Social Media Week, IT-Gipfel und neue Digitalstrategie des Senats: 2014 ist Hamburg in Sachen Internet auf dem Vormarsch. Schon jetzt verdient die Kreativbranche nirgends in Deutschland so gut.
Es gibt neuerdings diese verwegene These, das Internet mache glücklich. Zwei Studien der FU Berlin haben dafür neue Hinweise geliefert.

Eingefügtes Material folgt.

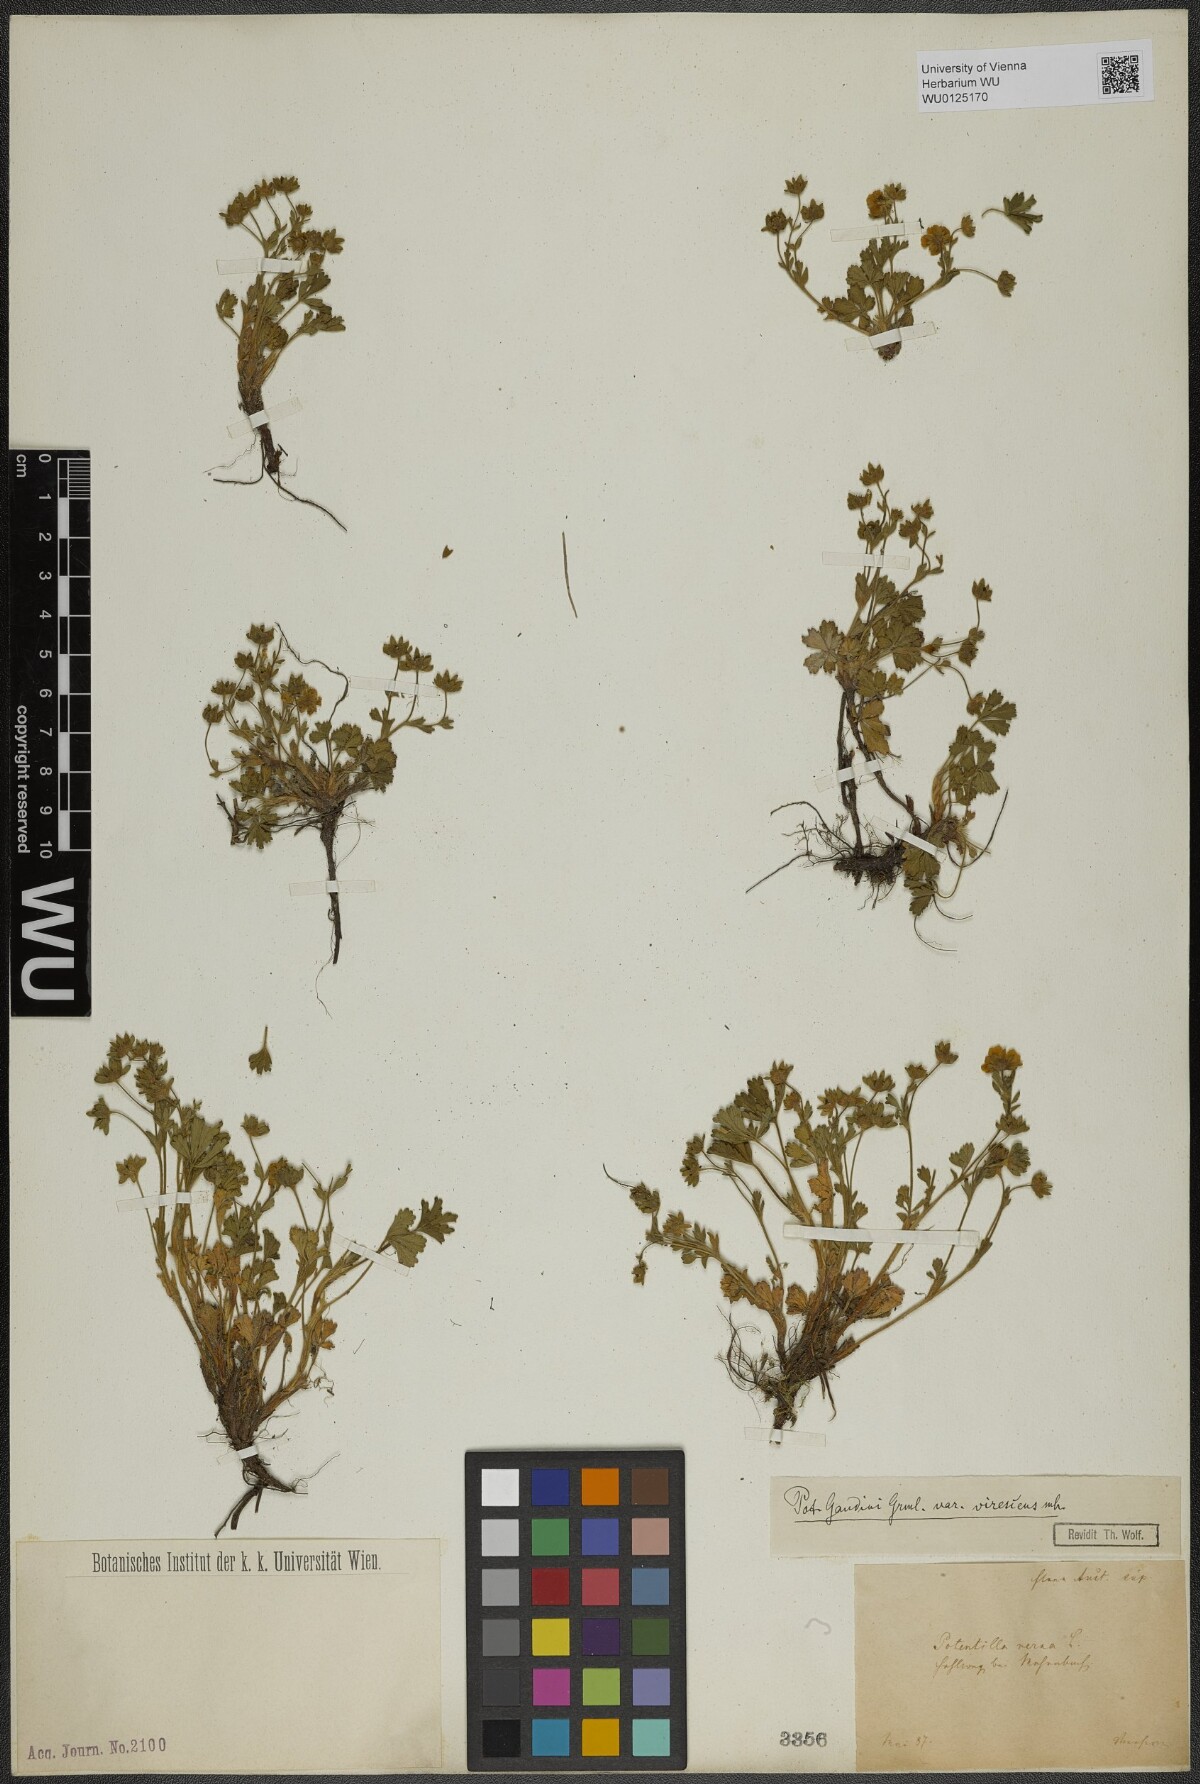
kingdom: Plantae
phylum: Tracheophyta
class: Magnoliopsida
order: Rosales
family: Rosaceae
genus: Potentilla
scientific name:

Die eine konnte belegen, dass positive Reaktionen auf eigene Facebook-Postings so ähnlich im Gehirn wirken wie gutes Essen, Sex oder ein persönliches Lob. Die andere hat gezeigt, dass die Nutzung von Facebook Einsamkeitsgefühle minimiert.
Die Hamburger zählen ja laut unterschiedlicher Erhebungen sowieso schon zu den glücklichsten Menschen im Lande. Glaubt man der Internetthese, könnten sie bald noch glücklicher werden. Denn im Jahr 2014 zeichnet sich ein digitaler Aufbruch in der Stadt ab.
Im Oktober lädt Kanzlerin Angela Merkel zum IT-Gipfel in die Handelskammer Hamburg. Die Vorbereitungen laufen schon jetzt in unterschiedlichen Arbeitsgruppen.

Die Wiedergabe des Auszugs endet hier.